Although community groups recently uncovered this catastrophe, CalGEM has known that the owner of the first leaking wells discovered, Sunray Petroleum, Inc., has been out of compliance with its regulations since 2017.
On May 2, CalGEM issued an order to Sunray Petroleum to plug the abandoned wells, decommission production facilities and restore well sites for 28 idle wells, including the ones found last month. Sunray Petroleum appealed that order on May 13, and the matter will be heard by an administrative law judge.
It is not enough for CalGEM to take these negligent operators to court and make them pay. It needs to be doing more to inspect other abandoned wells and inform residents whose health might be affected. For example, households in the surrounding area report suffering from headaches, nausea, memory problems, fatigue and dizziness, and at least one family fled their home for safety.
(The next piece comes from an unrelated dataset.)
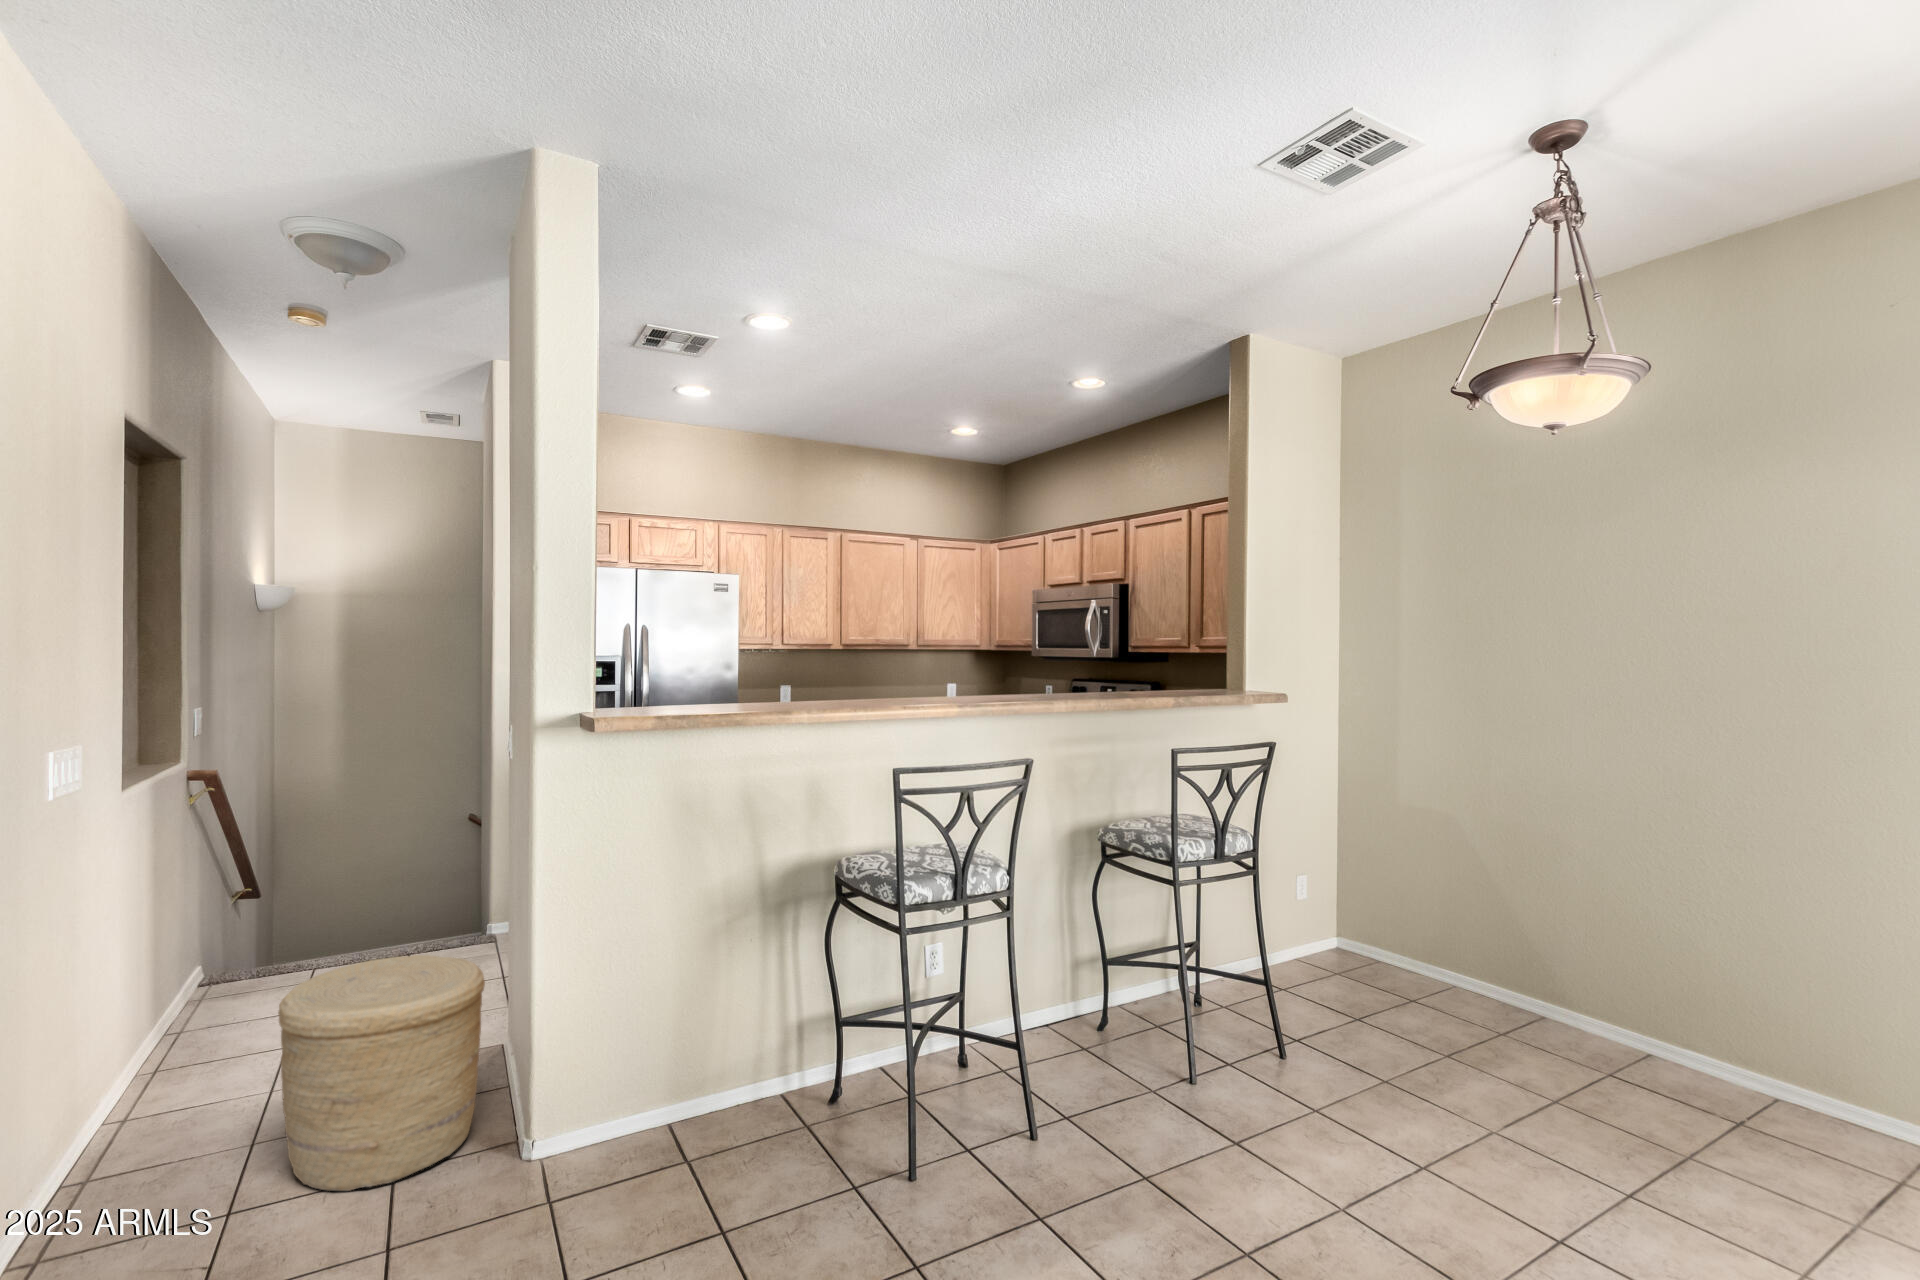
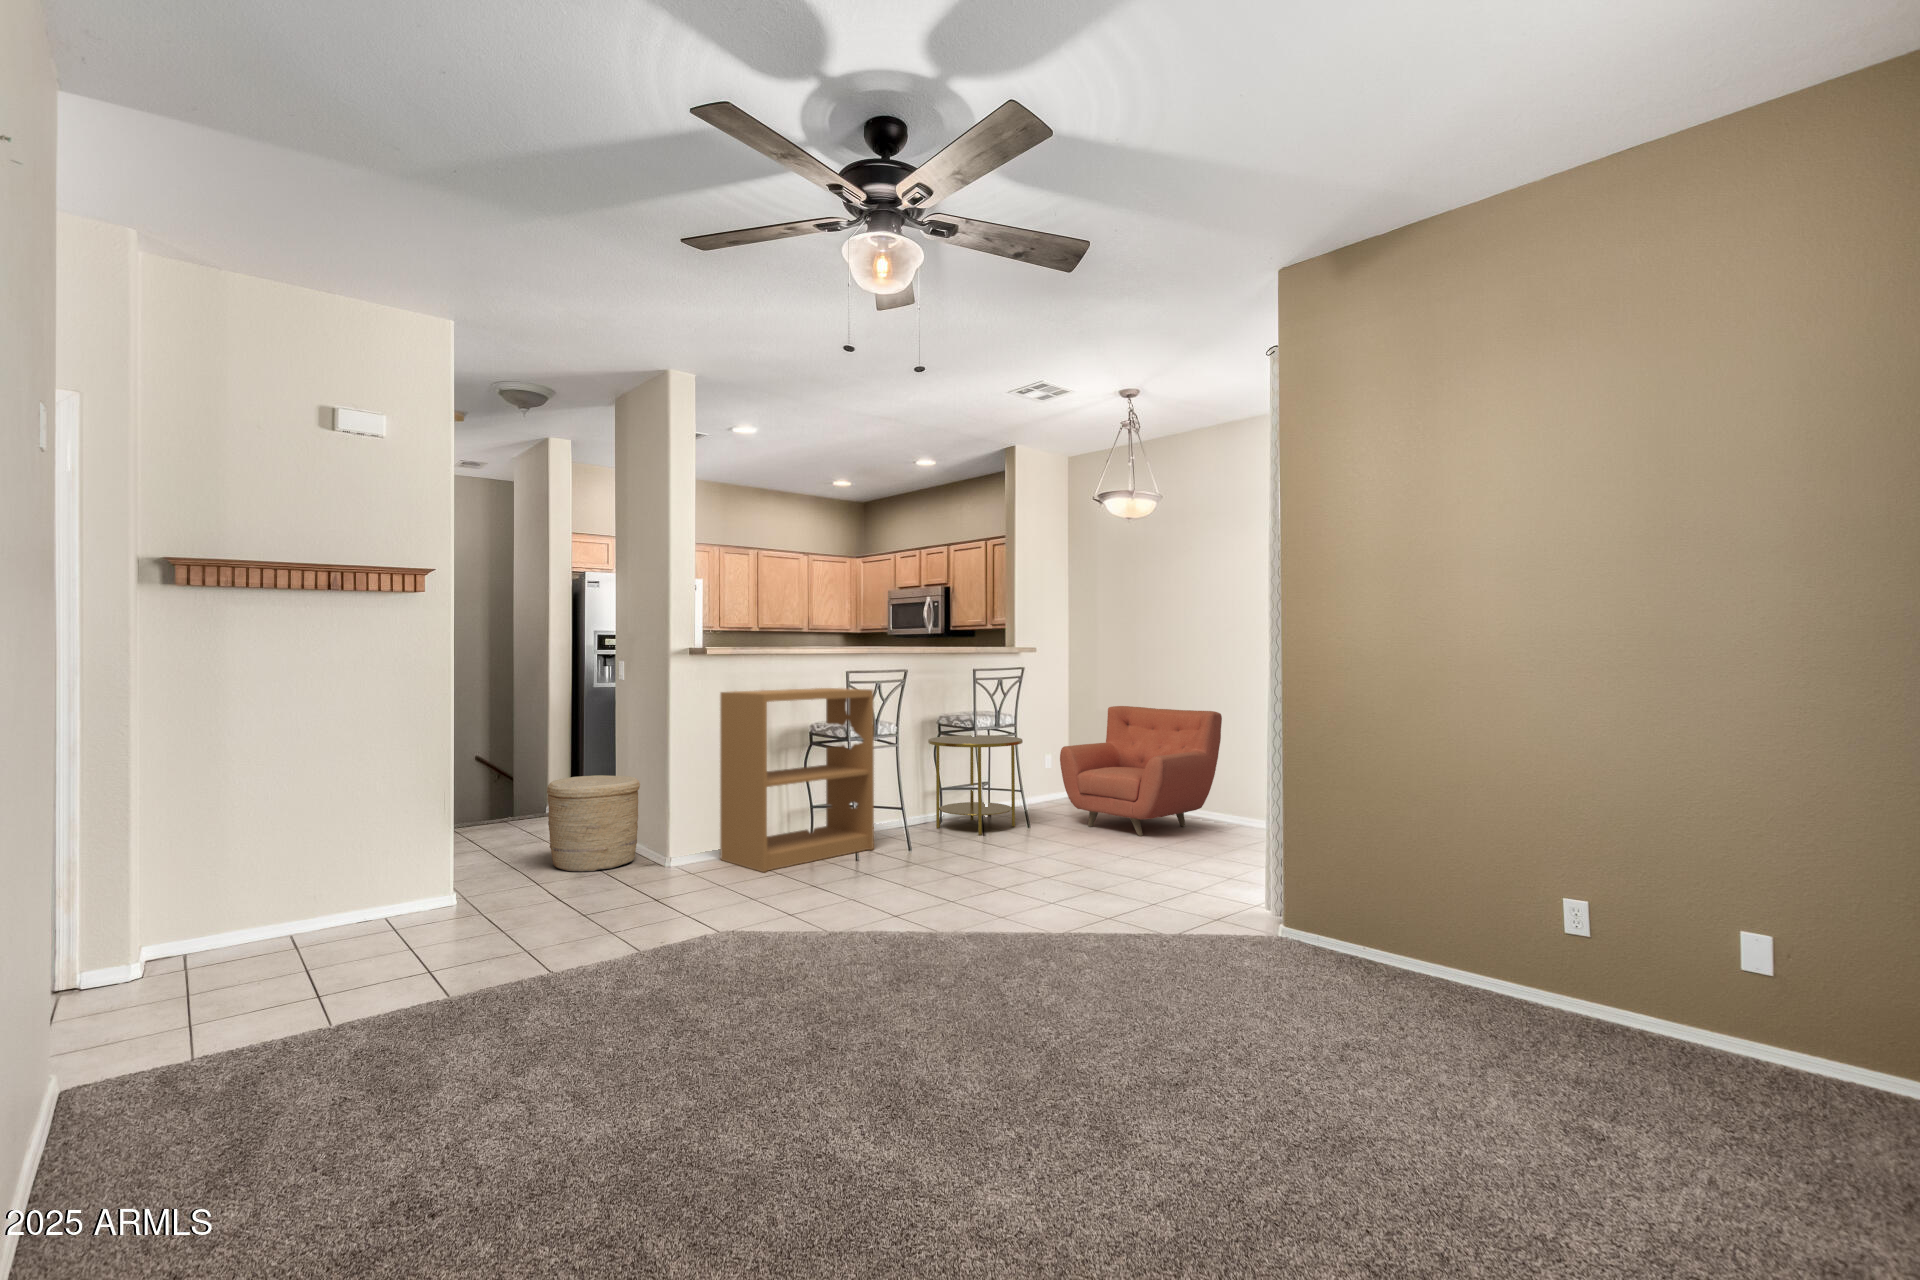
bookshelf: none [626,788,956,1249] -> present [720,688,874,872]
armchair: none [1346,820,1738,1144] -> present [1060,706,1222,836]
side table: none [1080,867,1272,1099] -> present [928,735,1023,835]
These health problems were identified not by regulators but rather by staff from the Central California Environmental Justice Network (CCEJN), who visited 150 homes in the surrounding area to alert residents to the leaks.
The rhetoric from regulatory agencies, including the chief of CalGEM, Uduak-Joe Ntuk, is that methane does not pose a health risk. That is not what scientists think. According to David J.X. González, Ph.D., an environmental epidemiologist and postdoctoral fellow at UC Berkeley, “high levels of methane emissions within a few hundred feet of homes is an urgent public health issue.”
Researchers have found that methane emissions from abandoned wells, which are disproportionately located in Black and Latinx neighborhoods, likely mean that other air toxins are being emitted too, which can cause birth defects, neurological damage, impaired hearing and some cancers. This raises concerns for the estimated hundreds of thousands of other abandoned wells across the state, most of which are not regularly monitored for health-harming or greenhouse gas emissions.
Several environmental justice organizations have asked that
- CalGEM remedy the health and safety risk these wells present statewide by confirming that their ongoing setback rulemaking process applies to existing wells;
- The CARB and the Air District update their oil and gas rules to eliminate all loopholes that prevent them from taking action to address leaks such as this; and
- CalGEM acknowledges the health impacts associated with leaking oil wells and conducts a health assessment to identify potential health problems in affected communities.
In the meantime, the CCEJN and other advocates will continue to watchdog the work of CalGEM, the CARB and the Air District while walking the affected neighborhoods to let residents know how to identify and report potential leaks or other violations from oil and gas companies and related industries.